The opening of Northgate path, which connects Shasta Road to Northgate Avenue, followed nearly a year of hard work — involving both physical labor and negotiations with neighbors and the city’s planning department.
Like many of the pathways resurrected by Berkeley Path Wanderers Association, Northgate was identified as a right of way by the city many decades ago, but never developed.
Berkeley Path Wanderers President Colleen Neff says it took 40 volunteers, 18 weekend work-parties and two Eagle Scouts groups installing 25 steps each to complete the project. “Where there was once a fence and brambles on a hillside, there is now a path with views of the Bay, handrails for safety and a quicker route down (and up) to town,” she says. A video on the BPWA website shows volunteers building steps and cutting through a guardrail during the construction phase.

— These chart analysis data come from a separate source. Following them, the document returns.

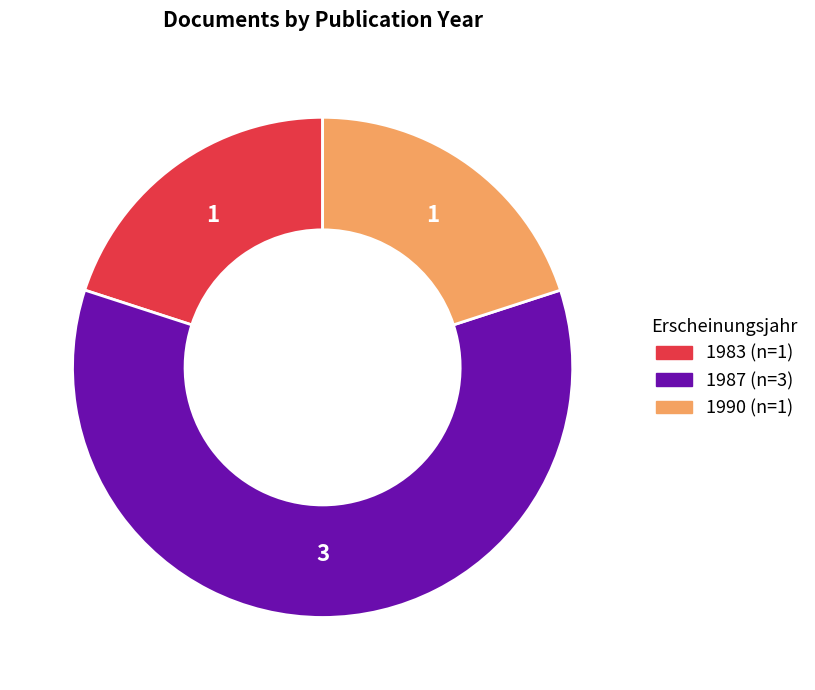

Is there a majority slice in this chart?

Yes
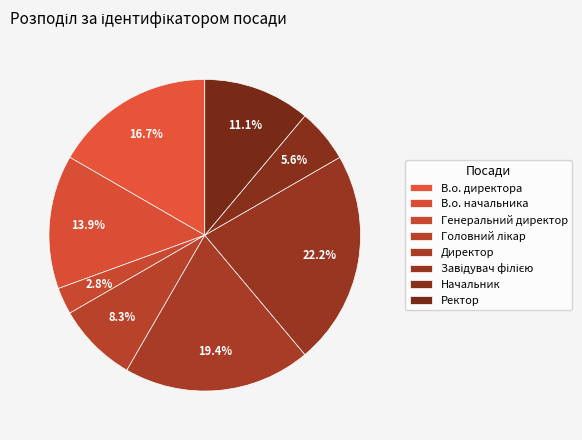

Combined, do Головний лікар and В.о. директора account for over 50%?

No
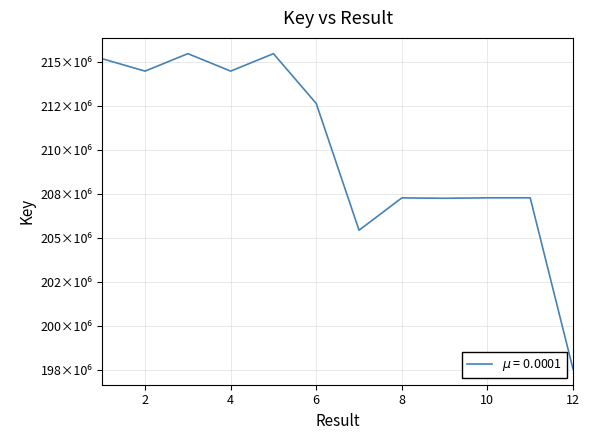

Does the chart display data point markers on the line(s)?

No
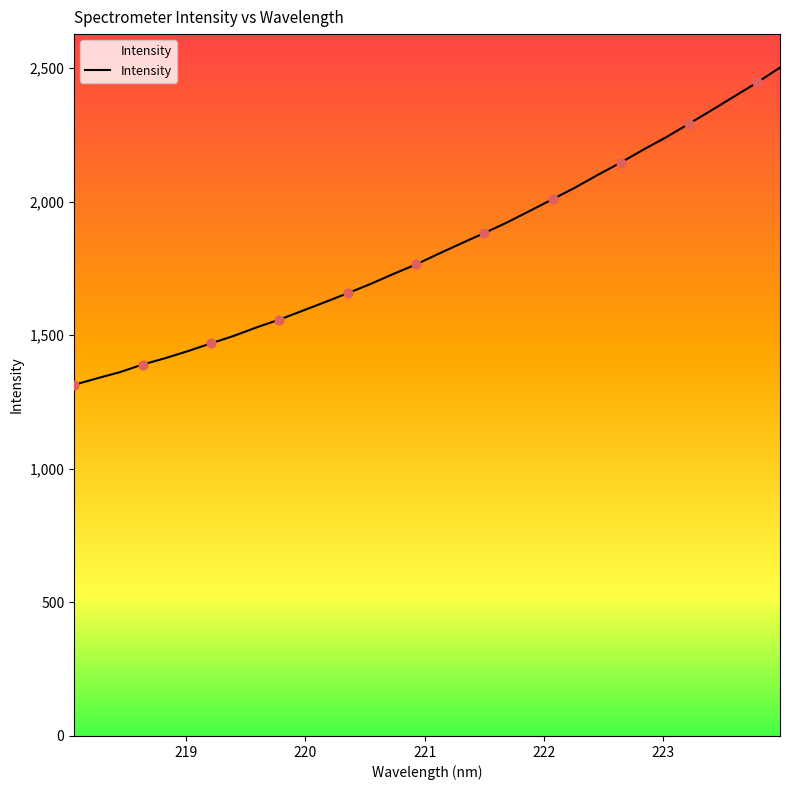

What is the difference between the maximum and minimum values?

1187.7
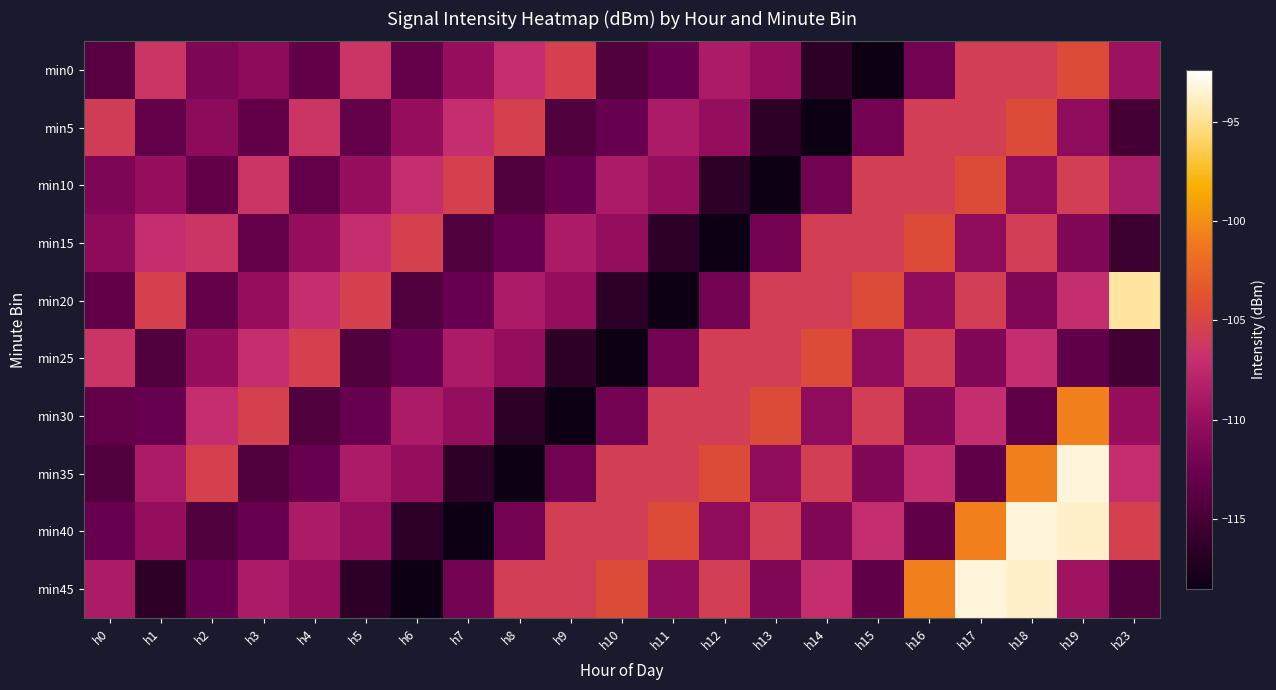

Reading left to right, what are all the values shown in this chart?

min0: h0=-113.8	h1=-106.4	h2=-111.6	h3=-110.6	h4=-113.2	h5=-106.4	h6=-113.2	h7=-110.0	h8=-107.1	h9=-105.4	h10=-114.3	h11=-112.8	h12=-108.6	h13=-110.1	h14=-116.5	h15=-118.5	h16=-112.2	h17=-105.6	h18=-105.6	h19=-104.4	h23=-109.7
min5: h0=-105.8	h1=-113.2	h2=-110.6	h3=-113.2	h4=-106.4	h5=-113.2	h6=-110.0	h7=-107.1	h8=-105.4	h9=-114.3	h10=-112.8	h11=-108.6	h12=-110.1	h13=-116.5	h14=-118.5	h15=-112.2	h16=-105.6	h17=-105.6	h18=-104.4	h19=-110.5	h23=-115.1
min10: h0=-111.6	h1=-110.0	h2=-113.2	h3=-106.4	h4=-113.2	h5=-110.0	h6=-107.1	h7=-105.4	h8=-114.3	h9=-112.8	h10=-108.6	h11=-110.1	h12=-116.5	h13=-118.5	h14=-112.2	h15=-105.6	h16=-105.6	h17=-104.4	h18=-110.5	h19=-105.6	h23=-108.8
min15: h0=-110.6	h1=-107.1	h2=-106.4	h3=-113.2	h4=-110.0	h5=-107.1	h6=-105.4	h7=-114.3	h8=-112.8	h9=-108.6	h10=-110.1	h11=-116.5	h12=-118.5	h13=-112.2	h14=-105.6	h15=-105.6	h16=-104.4	h17=-110.5	h18=-105.6	h19=-111.3	h23=-115.6
min20: h0=-113.2	h1=-105.4	h2=-113.2	h3=-110.0	h4=-107.1	h5=-105.4	h6=-114.3	h7=-112.8	h8=-108.6	h9=-110.1	h10=-116.5	h11=-118.5	h12=-112.2	h13=-105.6	h14=-105.6	h15=-104.4	h16=-110.5	h17=-105.6	h18=-111.3	h19=-107.1	h23=-94.6
min25: h0=-106.4	h1=-114.3	h2=-110.0	h3=-107.1	h4=-105.4	h5=-114.3	h6=-112.8	h7=-108.6	h8=-110.1	h9=-116.5	h10=-118.5	h11=-112.2	h12=-105.6	h13=-105.6	h14=-104.4	h15=-110.5	h16=-105.6	h17=-111.3	h18=-107.1	h19=-113.4	h23=-115.3
min30: h0=-113.2	h1=-112.8	h2=-107.1	h3=-105.4	h4=-114.3	h5=-112.8	h6=-108.6	h7=-110.1	h8=-116.5	h9=-118.5	h10=-112.2	h11=-105.6	h12=-105.6	h13=-104.4	h14=-110.5	h15=-105.6	h16=-111.3	h17=-107.1	h18=-113.4	h19=-100.7	h23=-110.0
min35: h0=-114.3	h1=-108.6	h2=-105.4	h3=-114.3	h4=-112.8	h5=-108.6	h6=-110.1	h7=-116.5	h8=-118.5	h9=-112.2	h10=-105.6	h11=-105.6	h12=-104.4	h13=-110.5	h14=-105.6	h15=-111.3	h16=-107.1	h17=-113.4	h18=-100.7	h19=-93.2	h23=-107.1
min40: h0=-112.8	h1=-110.1	h2=-114.3	h3=-112.8	h4=-108.6	h5=-110.1	h6=-116.5	h7=-118.5	h8=-112.2	h9=-105.6	h10=-105.6	h11=-104.4	h12=-110.5	h13=-105.6	h14=-111.3	h15=-107.1	h16=-113.4	h17=-100.7	h18=-93.2	h19=-93.7	h23=-105.4
min45: h0=-108.6	h1=-116.5	h2=-112.8	h3=-108.6	h4=-110.1	h5=-116.5	h6=-118.5	h7=-112.2	h8=-105.6	h9=-105.6	h10=-104.4	h11=-110.5	h12=-105.6	h13=-111.3	h14=-107.1	h15=-113.4	h16=-100.7	h17=-93.2	h18=-93.7	h19=-109.5	h23=-114.3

Keith Skinner, Berkeley Path Wanderers’ board member in charge of organized walks, says the steep site, which was often wet also, made for difficult working conditions. He estimates there are 200 steps on the finished path.
Creating the new pathway also involved talking with a neighbor whose property encroached on the route. An easement was agreed upon and approved by the city. “The adjacent neighbors were wonderfully supportive of the new path and helped out our work crews,” says Neff.

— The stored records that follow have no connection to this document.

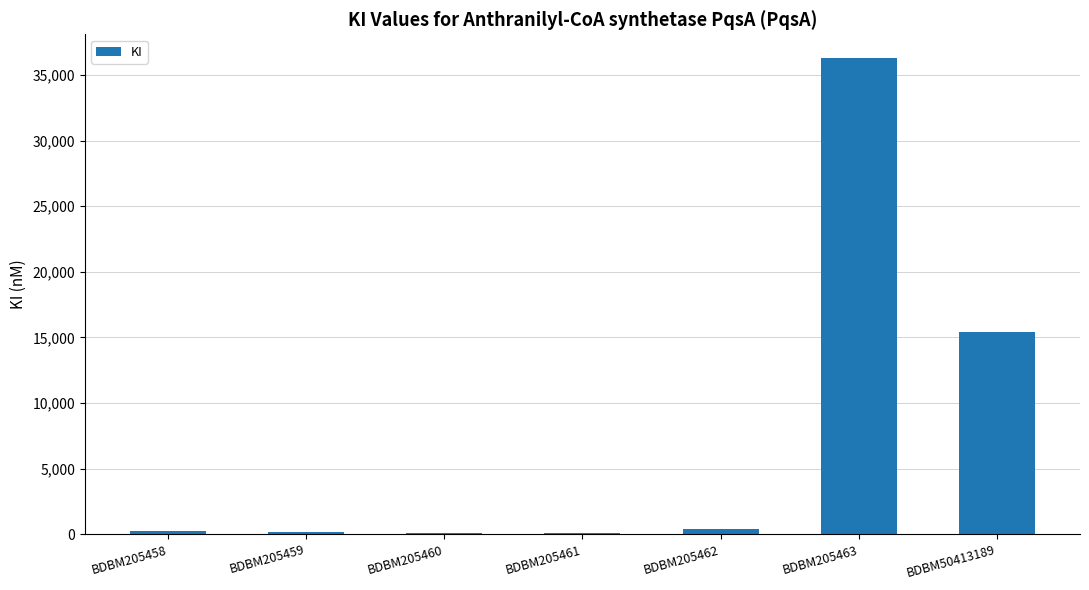

Which label corresponds to the largest value in the chart?

BDBM205463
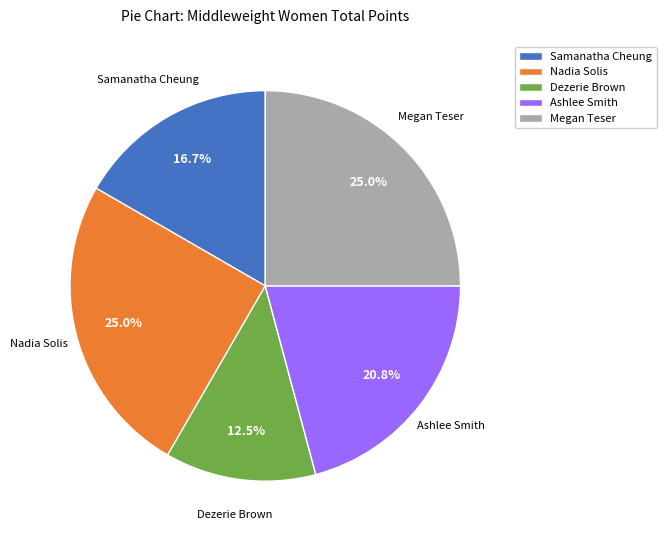

How many slices are in this pie chart?

5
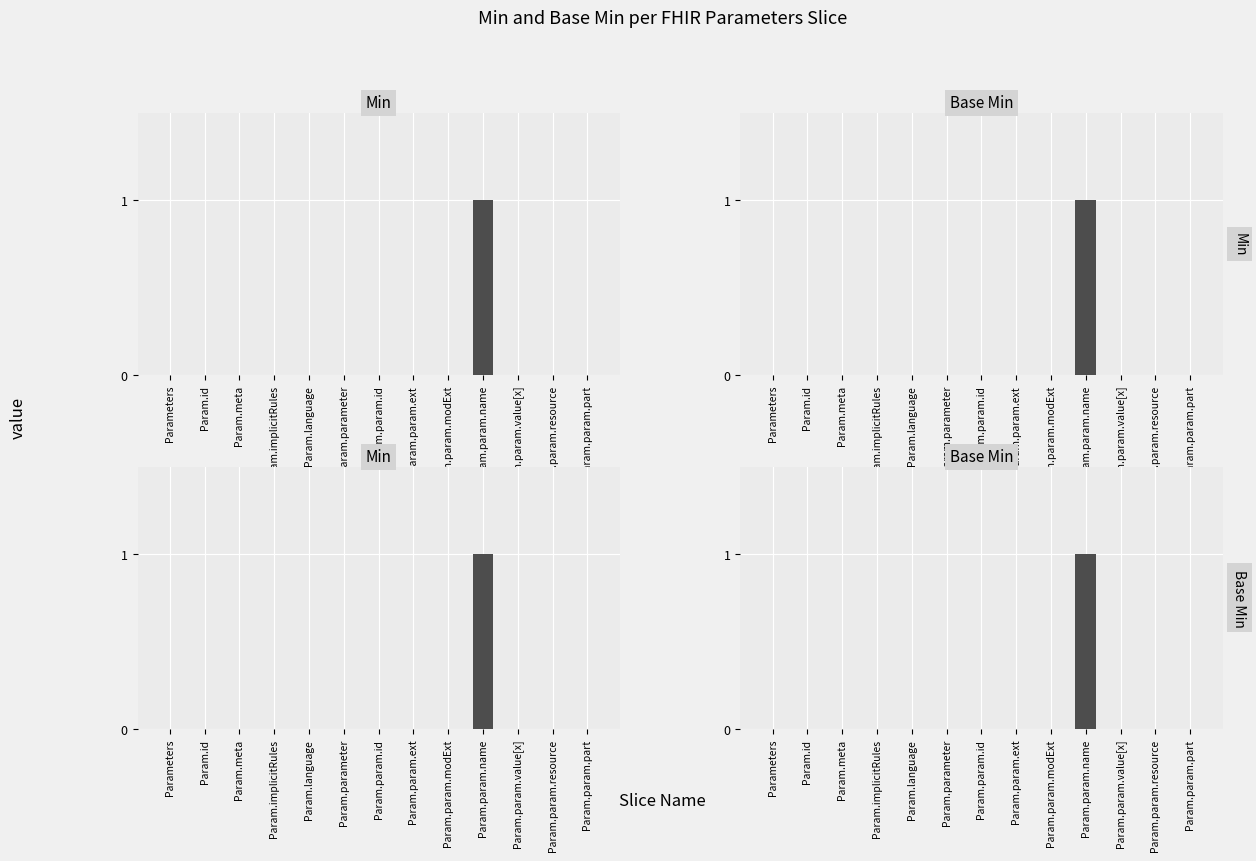

Count the number of data series in this chart.

2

At the dedication Sunday, Councilmember Susan Wengraf cut the ribbon and cake was consumed.
The only niggling question is how Northgate path can be referred to as number 100 when Berkeley Path Wanderers’ own map shows about 130 completed paths? Gary McDole, an astute and dedicated Path Wanderer, explains the anomaly: Northgate will be the 100th path in the city-wide system of named and numbered paths, he says. When counted only by name, Northgate makes an even 100. That, says Neff, was reason to celebrate.